» **ACTIONS TO TAKE**:
1 > In the lab kit text, rewrite everything from "Safety Precautions" down to "and disposal information.", putting "nitrile gloves" in place of "chemical-resistant gloves".
2 > Write the next part of the lab kit text, picking up after its final sentence.

Materials Included In Kit

Additional Materials Required

Safety Precautions

Hydrochloric acid is a corrosive liquid. Avoid contact with eyes and skin and clean up all spills immediately. Magnesium metal is a flammable solid. Keep away from flames and other sources of ignition. Wear chemical splash goggles and chemical-resistant gloves and apron. Wash hands thoroughly with soap and water before leaving the laboratory. Please consult current Safety Data Sheets for additional safety, handling and disposal information.

Disposal

Please consult your current Flinn Scientific Catalog/Reference Manual for general guidelines and specific procedures, and review all federal, state and local regulations that may apply, before proceeding. The water bath solutions remaining after the hydrogen gas has been collected will be acidic. These should be neutralized by adding base (sodium bicarbonate is a good choice) and then flushed down the drain with excess water according to Flinn Suggested Disposal Method #24b.

Records contained in a dataset
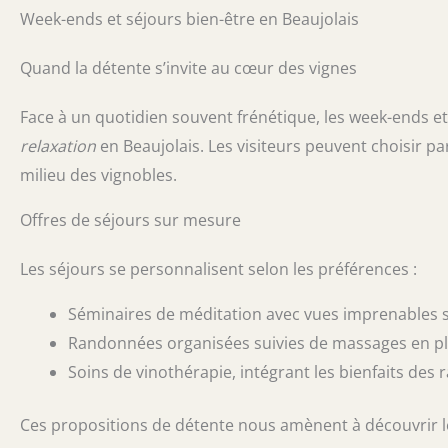
Week-ends et séjours bien-être en Beaujolais
Quand la détente s’invite au cœur des vignes
Face à un quotidien souvent frénétique, les week-ends e
relaxation
en Beaujolais. Les visiteurs peuvent choisir pa
milieu des vignobles.
Offres de séjours sur mesure
Les séjours se personnalisent selon les préférences :
Séminaires de méditation avec vues imprenables su
Randonnées organisées suivies de massages en ple
Soins de vinothérapie, intégrant les bienfaits des r
Ces propositions de détente nous amènent à découvrir 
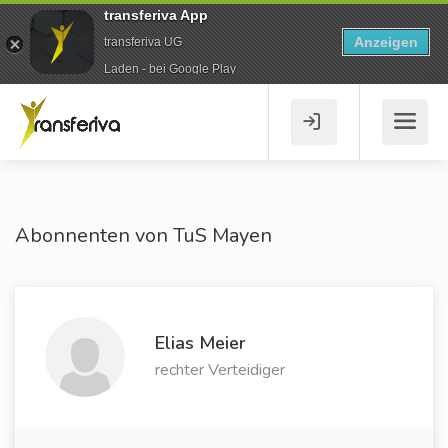
transferiva App
Anzeigen
transferiva UG
Laden - bei Google Play
Abonnenten von TuS Mayen
Elias Meier
rechter Verteidiger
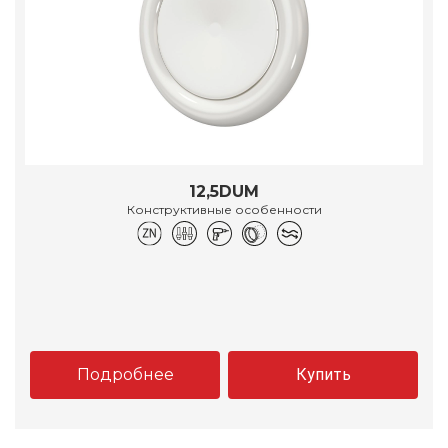
12,5DUM
Конструктивные особенности
Подробнее
Купить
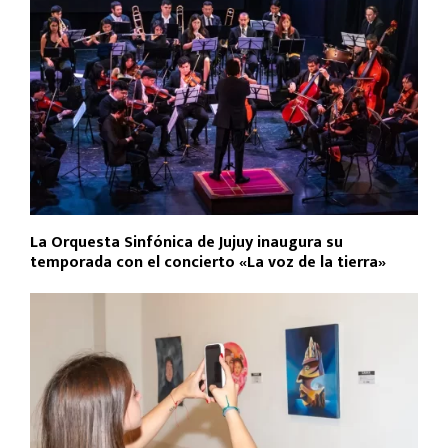
La Orquesta Sinfónica de Jujuy inaugura su
temporada con el concierto «La voz de la tierra»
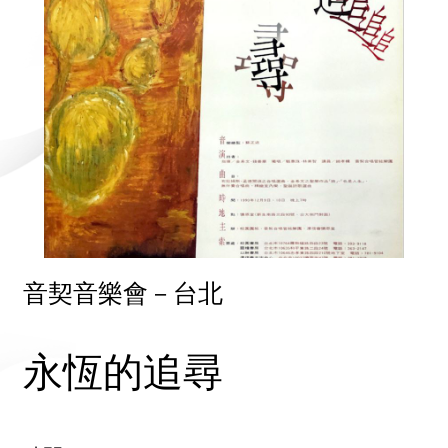
音契音樂會－台北
永恆的追尋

» **PER-TASK ANSWERS**:
1 >
Safety Precautions

Hydrochloric acid is a corrosive liquid. Avoid contact with eyes and skin and clean up all spills immediately. Magnesium metal is a flammable solid. Keep away from flames and other sources of ignition. Wear chemical splash goggles and nitrile gloves and apron. Wash hands thoroughly with soap and water before leaving the laboratory. Please consult current Safety Data Sheets for additional safety, handling and disposal information.

2 >
Lab Hints

• The laboratory work for this experiment can reasonably be completed within a typical 50-minute class period. The reaction of magnesium with hydrochloric acid on the microscale level recommended in the procedure takes about five minutes to proceed to completion. This allows students the opportunity to conduct two or more trials in a typical lab period. The Prelab Questions may be assigned as homework in preparation for lab. Doing the prelab assignment will help students understand the calculations needed to complete their lab report.
• The amount of hydrogen gas generated depends on the length of magnesium ribbon used, its linear density (mass in grams per centimeter), and the purity (freshness) of the metal. The linear density depends on the thickness of the metal ribbon and will typically vary between 0.0085 g/cm and 0.010 g/cm. If the linear density of magnesium is greater than 0.010‑g/cm, the volume of hydrogen generated in this reaction will exceed the 10-mL capacity of the graduated cylinder. Check to make sure that the 1-cm length of magnesium ribbon recommended in this experiment will not generate more than 10‑mL of hydrogen gas. If necessary, cut back on the length of magnesium. For best results, buff the magnesium with steel wool before weighing and cutting the metal for student use. The teacher must give the students the mass/length conversion factor (see step 3 in the Procedure)—pre-measure the mass and length of the 45-cm magnesium ribbon supplied with this kit.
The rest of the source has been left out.